В висок ему упиралось что-то твердое, холодное и вроде бы округлое, судя по ощущению.
Кирьянов поежился — дело в том, что предмет, вошедший в непосредственное соприкосновение с виском, чрезвычайно напоминал пистолетное дуло. Насколько удавалось определить, по комнате осторожно передвигались три-четыре человека, не меньше.
— Тихо, тихо, — негромко произнес над ним другой голос, уверенный, властный и насмешливый. — Не надо дергаться. Не жульманы в гости зашли, не гоп-стопники, а вполне приличные и где-то в чем-то милые и душевные люди… НКВД, управление “Кассиопея”. Доводилось слышать о таком заведении, господин Гурьянов? Только, я вас умоляю, целку не строим… Свет.
На столике щелкнул выключатель его собственной настольной лампы, и ослепительный свет ударил в лицо. Он зажмурился, что помогло плохо. Кто-то передвинул лампу, и глазам немного полегчало, теперь свет бил на постель в ногах.

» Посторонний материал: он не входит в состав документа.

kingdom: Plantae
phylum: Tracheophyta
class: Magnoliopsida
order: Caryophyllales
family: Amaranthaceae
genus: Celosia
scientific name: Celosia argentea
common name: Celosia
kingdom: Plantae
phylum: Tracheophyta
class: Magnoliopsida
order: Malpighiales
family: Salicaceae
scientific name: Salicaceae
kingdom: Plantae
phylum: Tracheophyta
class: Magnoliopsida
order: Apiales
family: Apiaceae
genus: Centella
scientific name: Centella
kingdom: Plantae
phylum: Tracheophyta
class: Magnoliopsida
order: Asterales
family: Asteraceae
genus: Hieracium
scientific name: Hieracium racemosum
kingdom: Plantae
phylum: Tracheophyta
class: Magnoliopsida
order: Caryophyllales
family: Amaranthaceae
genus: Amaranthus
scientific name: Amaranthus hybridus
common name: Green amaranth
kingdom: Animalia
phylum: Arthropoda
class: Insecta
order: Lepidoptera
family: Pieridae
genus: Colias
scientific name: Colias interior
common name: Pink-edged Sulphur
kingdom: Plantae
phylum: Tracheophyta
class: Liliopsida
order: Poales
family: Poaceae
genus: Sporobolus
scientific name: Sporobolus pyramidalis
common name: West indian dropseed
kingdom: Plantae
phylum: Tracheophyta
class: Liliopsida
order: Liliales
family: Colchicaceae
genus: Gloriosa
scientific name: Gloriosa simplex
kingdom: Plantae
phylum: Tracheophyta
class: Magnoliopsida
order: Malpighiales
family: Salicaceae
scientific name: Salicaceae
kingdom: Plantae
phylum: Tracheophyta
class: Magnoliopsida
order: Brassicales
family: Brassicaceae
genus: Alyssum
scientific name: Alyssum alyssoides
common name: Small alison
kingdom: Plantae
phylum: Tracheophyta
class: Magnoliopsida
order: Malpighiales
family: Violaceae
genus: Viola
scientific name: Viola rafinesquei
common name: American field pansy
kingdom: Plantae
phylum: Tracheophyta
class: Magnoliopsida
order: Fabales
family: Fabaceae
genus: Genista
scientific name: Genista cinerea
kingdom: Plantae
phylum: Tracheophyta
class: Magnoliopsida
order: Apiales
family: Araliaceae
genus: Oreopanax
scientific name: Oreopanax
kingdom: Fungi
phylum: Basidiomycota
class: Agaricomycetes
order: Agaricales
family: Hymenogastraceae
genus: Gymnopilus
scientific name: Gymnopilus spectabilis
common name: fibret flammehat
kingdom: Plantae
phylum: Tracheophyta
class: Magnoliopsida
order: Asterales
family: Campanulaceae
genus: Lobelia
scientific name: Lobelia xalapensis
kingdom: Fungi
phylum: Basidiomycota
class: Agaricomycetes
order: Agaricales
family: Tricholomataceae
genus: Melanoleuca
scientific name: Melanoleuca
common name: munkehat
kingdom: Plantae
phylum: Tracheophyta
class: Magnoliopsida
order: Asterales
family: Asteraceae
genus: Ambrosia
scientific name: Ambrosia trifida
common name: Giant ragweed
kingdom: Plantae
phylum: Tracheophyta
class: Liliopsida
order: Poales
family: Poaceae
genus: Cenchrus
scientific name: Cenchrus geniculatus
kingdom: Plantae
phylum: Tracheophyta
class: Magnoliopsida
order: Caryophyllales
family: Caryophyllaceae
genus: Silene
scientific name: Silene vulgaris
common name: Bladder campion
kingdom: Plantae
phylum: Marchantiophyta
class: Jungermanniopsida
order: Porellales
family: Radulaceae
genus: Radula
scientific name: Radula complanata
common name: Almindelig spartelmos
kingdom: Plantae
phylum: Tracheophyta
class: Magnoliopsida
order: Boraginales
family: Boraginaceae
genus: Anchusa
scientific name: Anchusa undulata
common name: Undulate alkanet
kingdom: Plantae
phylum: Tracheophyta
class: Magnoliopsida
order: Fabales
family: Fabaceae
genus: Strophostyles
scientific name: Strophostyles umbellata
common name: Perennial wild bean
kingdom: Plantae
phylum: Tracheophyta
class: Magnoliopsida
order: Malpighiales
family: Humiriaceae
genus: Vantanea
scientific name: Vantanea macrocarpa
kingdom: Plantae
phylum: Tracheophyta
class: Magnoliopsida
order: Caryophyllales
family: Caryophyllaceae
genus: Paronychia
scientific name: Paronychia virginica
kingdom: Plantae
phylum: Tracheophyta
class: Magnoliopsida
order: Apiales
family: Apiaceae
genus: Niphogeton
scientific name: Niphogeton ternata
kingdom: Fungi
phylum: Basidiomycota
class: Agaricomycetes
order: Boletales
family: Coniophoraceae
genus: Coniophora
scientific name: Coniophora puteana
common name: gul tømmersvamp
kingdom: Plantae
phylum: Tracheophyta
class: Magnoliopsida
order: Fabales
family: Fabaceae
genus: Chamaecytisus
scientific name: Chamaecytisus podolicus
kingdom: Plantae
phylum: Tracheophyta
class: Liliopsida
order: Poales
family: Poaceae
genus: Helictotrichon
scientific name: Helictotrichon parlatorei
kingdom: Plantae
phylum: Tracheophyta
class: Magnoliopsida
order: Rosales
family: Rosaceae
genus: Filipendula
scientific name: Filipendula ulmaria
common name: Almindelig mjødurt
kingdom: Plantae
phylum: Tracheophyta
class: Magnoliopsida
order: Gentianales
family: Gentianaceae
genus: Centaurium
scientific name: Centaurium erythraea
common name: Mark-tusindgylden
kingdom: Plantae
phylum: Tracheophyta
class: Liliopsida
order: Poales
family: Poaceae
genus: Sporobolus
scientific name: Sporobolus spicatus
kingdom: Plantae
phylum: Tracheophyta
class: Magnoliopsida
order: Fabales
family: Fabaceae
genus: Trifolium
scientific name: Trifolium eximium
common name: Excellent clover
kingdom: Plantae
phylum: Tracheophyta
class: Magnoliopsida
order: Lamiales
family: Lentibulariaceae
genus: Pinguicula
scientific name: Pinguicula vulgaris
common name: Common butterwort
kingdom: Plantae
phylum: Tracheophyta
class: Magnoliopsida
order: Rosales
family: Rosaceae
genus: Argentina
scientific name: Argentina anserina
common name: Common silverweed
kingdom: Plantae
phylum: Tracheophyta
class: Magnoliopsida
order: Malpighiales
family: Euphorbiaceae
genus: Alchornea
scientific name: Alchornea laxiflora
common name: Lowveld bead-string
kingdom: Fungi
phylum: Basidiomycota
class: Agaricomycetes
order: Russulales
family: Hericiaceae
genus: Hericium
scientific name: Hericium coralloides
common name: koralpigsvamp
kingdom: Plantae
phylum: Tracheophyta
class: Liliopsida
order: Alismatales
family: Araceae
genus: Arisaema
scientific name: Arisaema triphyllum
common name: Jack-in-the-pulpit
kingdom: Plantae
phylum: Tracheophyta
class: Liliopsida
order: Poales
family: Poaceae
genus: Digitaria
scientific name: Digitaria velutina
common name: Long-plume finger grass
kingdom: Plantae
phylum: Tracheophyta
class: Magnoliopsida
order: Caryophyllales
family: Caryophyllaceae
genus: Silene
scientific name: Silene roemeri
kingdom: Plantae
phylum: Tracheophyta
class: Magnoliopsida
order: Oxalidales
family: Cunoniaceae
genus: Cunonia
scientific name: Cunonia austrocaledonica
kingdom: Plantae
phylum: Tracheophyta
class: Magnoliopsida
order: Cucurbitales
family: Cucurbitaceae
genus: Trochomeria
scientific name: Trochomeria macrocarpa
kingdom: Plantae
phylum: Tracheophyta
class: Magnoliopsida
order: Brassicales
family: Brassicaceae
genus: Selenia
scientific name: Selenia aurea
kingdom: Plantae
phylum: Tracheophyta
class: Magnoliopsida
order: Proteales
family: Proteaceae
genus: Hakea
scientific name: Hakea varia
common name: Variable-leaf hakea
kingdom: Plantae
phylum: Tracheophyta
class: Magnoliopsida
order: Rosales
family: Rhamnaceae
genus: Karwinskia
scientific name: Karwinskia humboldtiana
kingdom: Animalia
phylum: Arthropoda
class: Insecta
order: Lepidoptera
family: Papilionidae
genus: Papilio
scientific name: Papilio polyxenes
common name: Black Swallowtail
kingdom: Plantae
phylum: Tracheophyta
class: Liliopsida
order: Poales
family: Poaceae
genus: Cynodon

Твердый предмет отодвинулся от виска, но вместо этого оба его запястья крепко прижали к постели цепкие, умелые и сильные лапы. От субъектов, державших его за руки, пахло табаком, одеколоном и гуталином.
Скрипнул передвигаемый стул, кто-то уселся рядом с постелью — обладатель того самого начальственно-насмешливого голоса.